A federal judge passed down the ruling against the two airlines in a 110-page decision, with both carriers “permanently enjoined” from merging per their agreement.
Ultra-Low-Cost Flyers Hurt Most, While JetBlue Could Increase Prices
The ruling was made by Judge William G. Young, of the U.S. District Court in Boston, Massachusetts. In his decision, Young found that those who depend on the ultra-low-cost carrier model could be hurt worst if the merger were allowed to move forward.
“A post-merger, combined firm of JetBlue and Spirit would likely place stronger competitive pressure on the larger airlines in the country,” Young wrote in the decision. “At the same time, however, the consumers that rely on Spirit’s unique, low-price model would likely be harmed. The Defendant Airlines currently compete head-to-head throughout the country, and that competition, particularly Spirit’s downward pressure on prices, benefits all consumers.”

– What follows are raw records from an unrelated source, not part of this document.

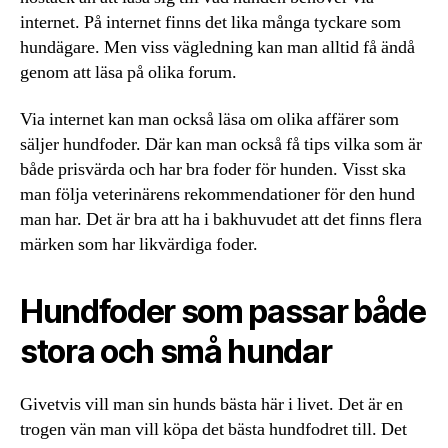
internet. På internet finns det lika många tyckare som
hundägare. Men viss vägledning kan man alltid få ändå
genom att läsa på olika forum.
Via internet kan man också läsa om olika affärer som
säljer hundfoder. Där kan man också få tips vilka som är
både prisvärda och har bra foder för hunden. Visst ska
man följa veterinärens rekommendationer för den hund
man har. Det är bra att ha i bakhuvudet att det finns flera
märken som har likvärdiga foder.
Hundfoder som passar både
stora och små hundar
Givetvis vill man sin hunds bästa här i livet. Det är en
trogen vän man vill köpa det bästa hundfodret till. Det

In addition, the judge determined that JetBlue would abandon their low-cost-carrier model if the merger would be approved. Documents leaked in August 2023 suggested JetBlue would raise prices by up to 40% post-merger. If it were allowed to move forward, the combined airline would have captured just over 10% of the U.S. domestic market and become the fifth largest carrier.
“It [the merger] would further consolidate an oligopoly by immediately doubling JetBlue’s stakeholder size in the industry,” the decision reads. “Worse yet, the merger would likely incentivize JetBlue further to abandon its roots as a maverick, low-cost carrier.”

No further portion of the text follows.